22.10.2012 16 °C
Just a couple of hours north of Barcelona, across the Pyrenees is the charming city of Perpignan, cute, tasty, colourful and perfect for a weekend get-away. It’s so stereotypically French that it’s like being on the set of Amélie, or at a French-themed, mini theme park. The old city centre is full of narrow pastel shaded buildings which during the varying lights and shadows of the day display a delightful spectrum of amber hues, perfectly contrasting with their blue-green shutters. Quaint, winding streets full of fashionable boutiques tantalize the coins in our pockets, whilst sticky patisseries and rustic delicatessens awaken our taste buds with gusts of fine aromas.
Saturday in the central Place de la République, restaurants are buzzing with locals perched in the afternoon sun, sipping on a bubbly cidre or two and tucking into steaming buckets of mouth-watering muscles and sides of frites. Later they lazily puff on fragrant cigars, always keeping a watchful eye on the televised rugby match, the melody of which flowing like a wave under the din of kitchen clutter and asthmatic exhalations of coffee machines. Every so often, the twee symphony of the old fashioned merry-go-round strikes up and we are transported back in time to days of the belle époque.

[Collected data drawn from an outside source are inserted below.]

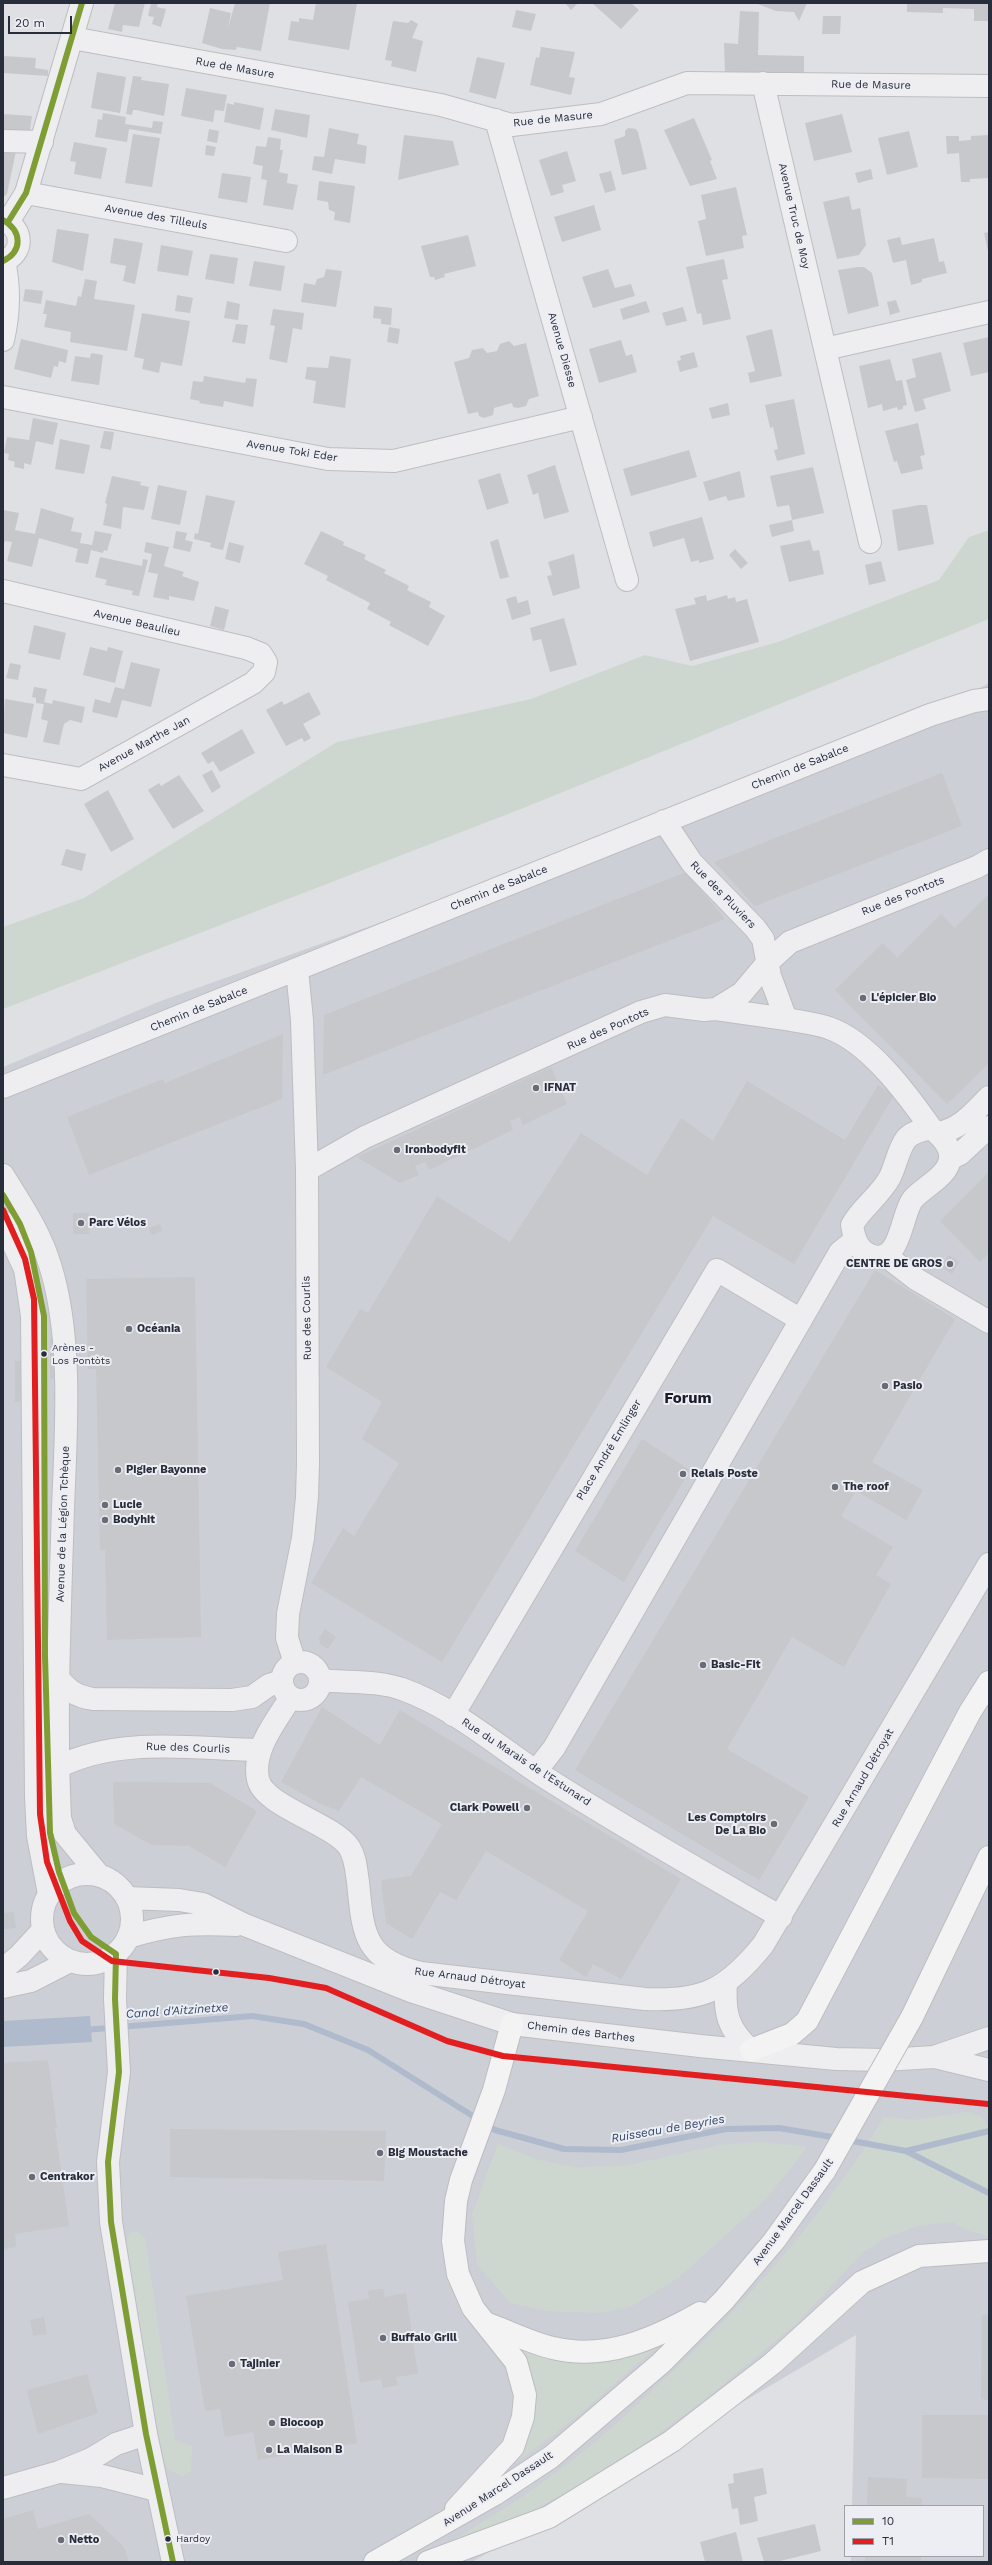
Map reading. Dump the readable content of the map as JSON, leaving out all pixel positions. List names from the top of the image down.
{
  "streets": {
    "main road": ["Avenue Marcel Dassault"],
    "street": [
      "Rue de Masure",
      "Avenue Truc de Moy",
      "Avenue des Tilleuls",
      "Avenue Diesse",
      "Avenue Toki Eder",
      "Avenue Beaulieu",
      "Avenue Marthe Jan",
      "Chemin de Sabalce",
      "Rue des Pluviers",
      "Rue des Pontots",
      "Rue des Courlis",
      "Place André Emlinger",
      "Avenue de la Légion Tchèque",
      "Rue du Marais de l'Estunard",
      "Rue Arnaud Détroyat",
      "Chemin des Barthes"
    ]
  },
  "crossings": [
    ["Rue de Masure", "Avenue Truc de Moy"],
    ["Rue de Masure", "Avenue Diesse"],
    ["Avenue Diesse", "Avenue Toki Eder"],
    ["Avenue Beaulieu", "Avenue Marthe Jan"],
    ["Chemin de Sabalce", "Rue des Pluviers"],
    ["Chemin de Sabalce", "Rue des Courlis"],
    ["Rue des Pluviers", "Rue des Pontots"],
    ["Rue des Pontots", "Rue des Courlis"],
    ["Rue des Courlis", "Avenue de la Légion Tchèque"],
    ["Rue des Courlis", "Rue du Marais de l'Estunard"],
    ["Rue des Courlis", "Rue Arnaud Détroyat"],
    ["Place André Emlinger", "Rue du Marais de l'Estunard"],
    ["Avenue de la Légion Tchèque", "Chemin des Barthes"],
    ["Rue du Marais de l'Estunard", "Rue Arnaud Détroyat"]
  ],
  "districts": ["Forum"],
  "water": ["Canal d'Aitzinetxe", "Ruisseau de Beyries"],
  "places": [
    "L'épicier Bio",
    "IFNAT",
    "Ironbodyfit",
    "Parc Vélos",
    "CENTRE DE GROS",
    "Océania",
    "Arènes - Los Pontòts",
    "Pasio",
    "Pigier Bayonne",
    "Relais Poste",
    "The roof",
    "Lucie",
    "Bodyhit",
    "Basic-Fit",
    "Clark Powell",
    "Les Comptoirs De La Bio",
    "Big Moustache",
    "Centrakor",
    "Buffalo Grill",
    "Tajinier",
    "Biocoop",
    "La Maison B",
    "Hardoy",
    "Netto"
  ],
  "lines": ["transit line 10", "transit line T1"],
  "legend": ["10", "T1"],
  "scale_bar": "20 m"
}
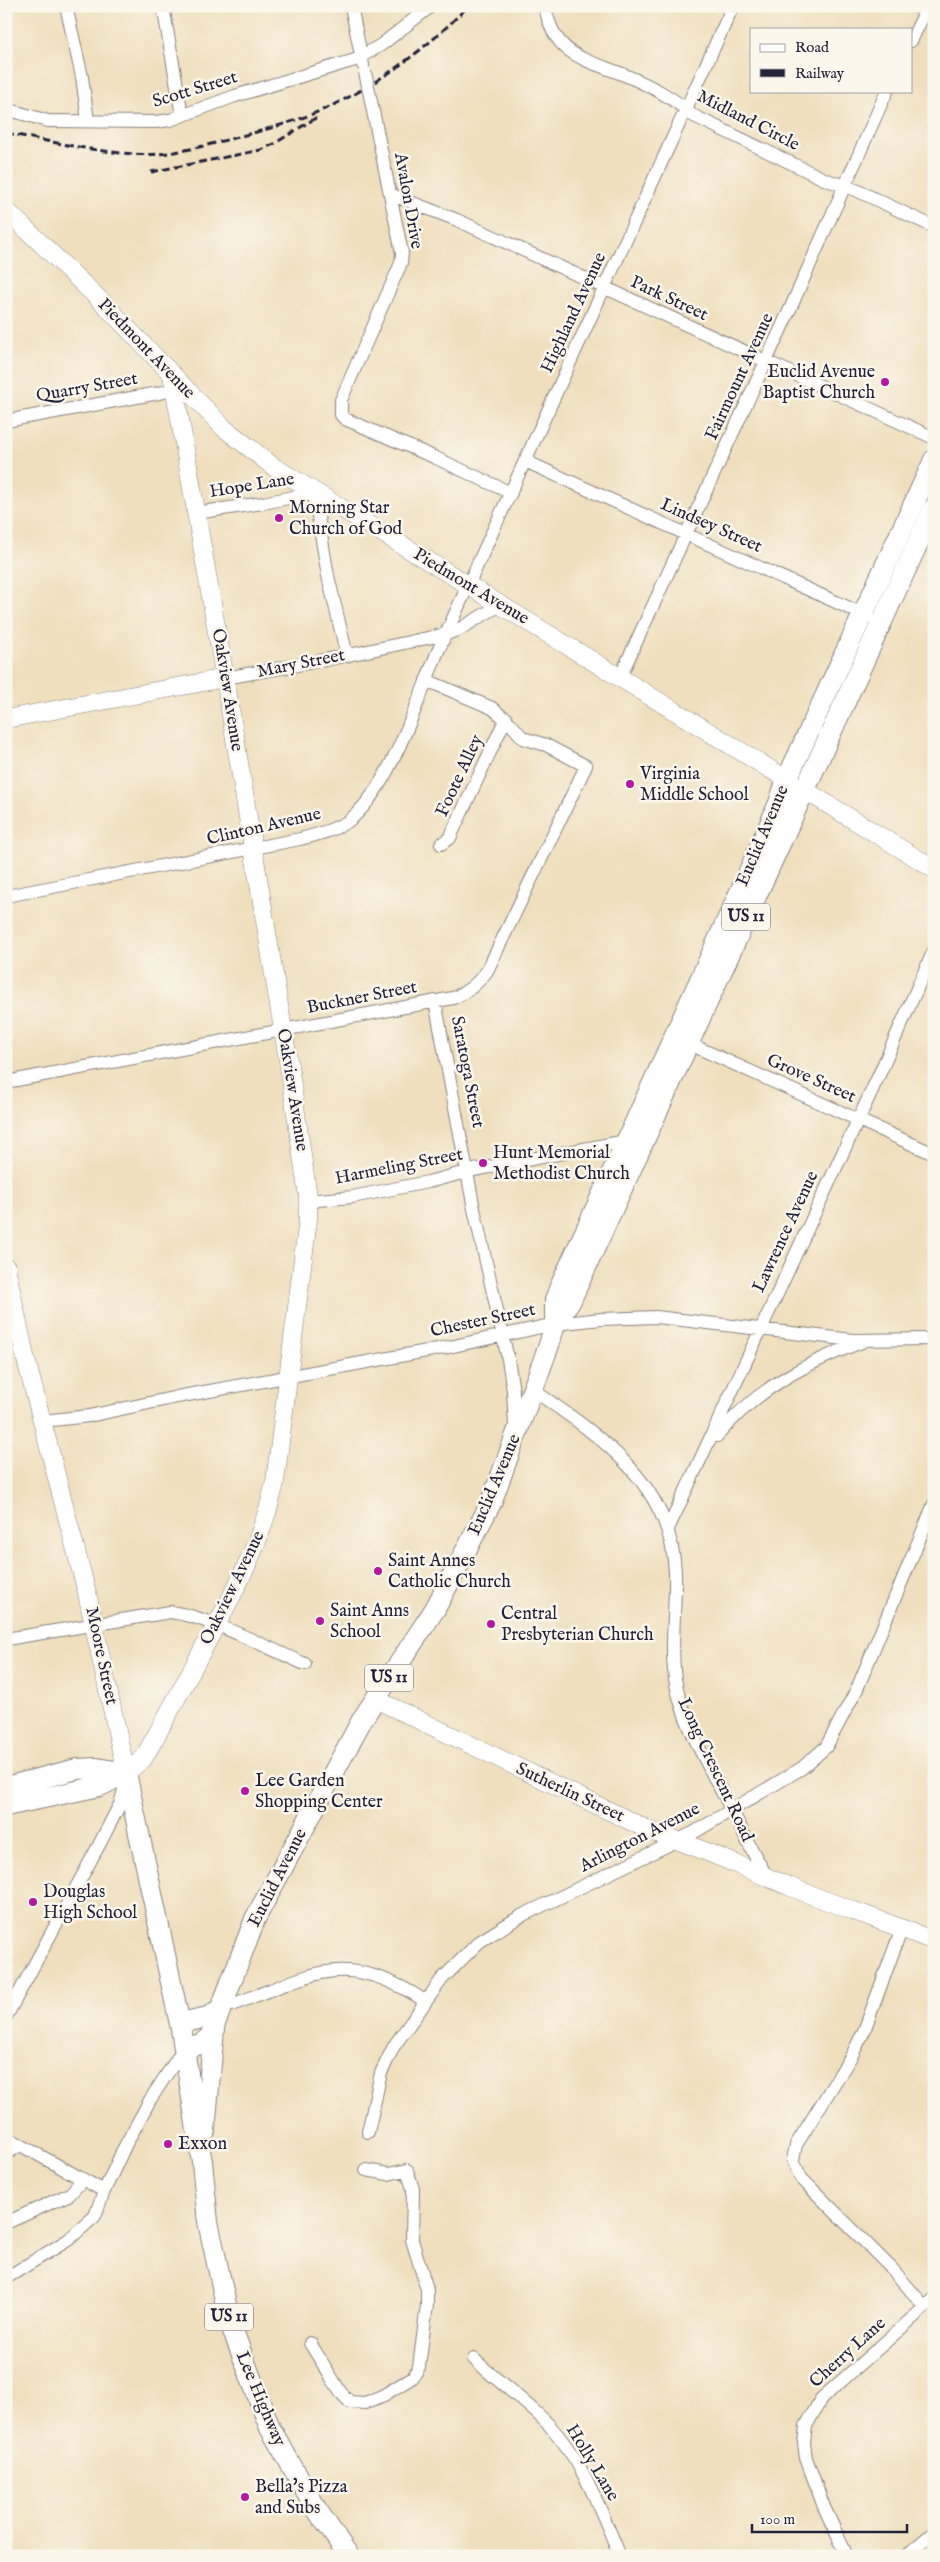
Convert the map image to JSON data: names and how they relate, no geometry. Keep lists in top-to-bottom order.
{
  "streets": {
    "main road": [
      "Euclid Avenue",
      "US 11",
      "Moore Street",
      "Lee Highway"
    ],
    "street": [
      "Scott Street",
      "Midland Circle",
      "Avalon Drive",
      "Park Street",
      "Highland Avenue",
      "Piedmont Avenue",
      "Fairmount Avenue",
      "Quarry Street",
      "Hope Lane",
      "Lindsey Street",
      "Mary Street",
      "Oakview Avenue",
      "Foote Alley",
      "Clinton Avenue",
      "Buckner Street",
      "Saratoga Street",
      "Grove Street",
      "Harmeling Street",
      "Lawrence Avenue",
      "Chester Street",
      "Long Crescent Road",
      "Sutherlin Street",
      "Arlington Avenue",
      "Cherry Lane",
      "Holly Lane"
    ]
  },
  "crossings": [
    ["Scott Street", "Avalon Drive"],
    ["Midland Circle", "Highland Avenue"],
    ["Midland Circle", "Fairmount Avenue"],
    ["Avalon Drive", "Park Street"],
    ["Avalon Drive", "Highland Avenue"],
    ["Park Street", "Highland Avenue"],
    ["Park Street", "Fairmount Avenue"],
    ["Highland Avenue", "Piedmont Avenue"],
    ["Highland Avenue", "Lindsey Street"],
    ["Highland Avenue", "Mary Street"],
    ["Highland Avenue", "Clinton Avenue"],
    ["Piedmont Avenue", "Fairmount Avenue"],
    ["Piedmont Avenue", "Quarry Street"],
    ["Piedmont Avenue", "Hope Lane"],
    ["Piedmont Avenue", "Mary Street"],
    ["Piedmont Avenue", "Oakview Avenue"],
    ["Piedmont Avenue", "Euclid Avenue"],
    ["Fairmount Avenue", "Lindsey Street"],
    ["Quarry Street", "Oakview Avenue"],
    ["Hope Lane", "Oakview Avenue"],
    ["Lindsey Street", "Euclid Avenue"],
    ["Mary Street", "Oakview Avenue"],
    ["Mary Street", "Clinton Avenue"],
    ["Oakview Avenue", "Clinton Avenue"],
    ["Oakview Avenue", "Buckner Street"],
    ["Oakview Avenue", "Harmeling Street"],
    ["Oakview Avenue", "Chester Street"],
    ["Oakview Avenue", "Moore Street"],
    ["Foote Alley", "Buckner Street"],
    ["Euclid Avenue", "Saratoga Street"],
    ["Euclid Avenue", "Grove Street"],
    ["Euclid Avenue", "Harmeling Street"],
    ["Euclid Avenue", "Chester Street"],
    ["Euclid Avenue", "Long Crescent Road"],
    ["Euclid Avenue", "Sutherlin Street"],
    ["Euclid Avenue", "Lee Highway"],
    ["Buckner Street", "Saratoga Street"],
    ["Saratoga Street", "Harmeling Street"],
    ["Saratoga Street", "Chester Street"],
    ["Grove Street", "Lawrence Avenue"],
    ["Lawrence Avenue", "Chester Street"],
    ["Lawrence Avenue", "Long Crescent Road"],
    ["Chester Street", "Moore Street"],
    ["Moore Street", "Lee Highway"],
    ["Long Crescent Road", "Sutherlin Street"],
    ["Long Crescent Road", "Arlington Avenue"],
    ["Sutherlin Street", "Arlington Avenue"]
  ],
  "places": [
    "Euclid Avenue Baptist Church",
    "Morning Star Church of God",
    "Virginia Middle School",
    "Hunt Memorial Methodist Church",
    "Saint Annes Catholic Church",
    "Saint Anns School",
    "Central Presbyterian Church",
    "Lee Garden Shopping Center",
    "Douglas High School",
    "Exxon",
    "Bella's Pizza and Subs"
  ],
  "legend": ["Road", "Railway"],
  "scale_bar": "100 m"
}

A short stroll from the square, the crimson-brown castillet sits on the river-side providing Perpignan with a splash of Catalan culture and topping off the medieval ambiance of the old city. Atmospheric market stalls selling tempting local produce embellish the outside, and entice passers by to purchase a little gourmet treat for themselves.
Sunday morning, and Perpignan is sleepy. The only thing for it is a delicious petit dejeuner and a chance to put our year-seven French to the test. The result, is surprisingly effective, and expectedly delicious. Freshly made creppes with fantastically zesty lemons and a warm café au lait are the perfect start to our day, and set the pace for a laid-back few hours of rambling. Just further out from the nucleus of the old city, a labyrinth of quiescent streets amble to and fro, the sounds of city life muffled behind tall tell-tale houses. Now and again we stumble upon a tiny, forgotten square or an enchanting well frozen in time, and eagerly take photos from every angle in an attempt to capture the perfect arty shot. Our stroll continues through bright, fanciful lanes, and fuelled by exquisite scents of lunch-time preparation we dream about rustic southern French life and moreover, ponder about how much wine and cheese we will realistically be able take back with us.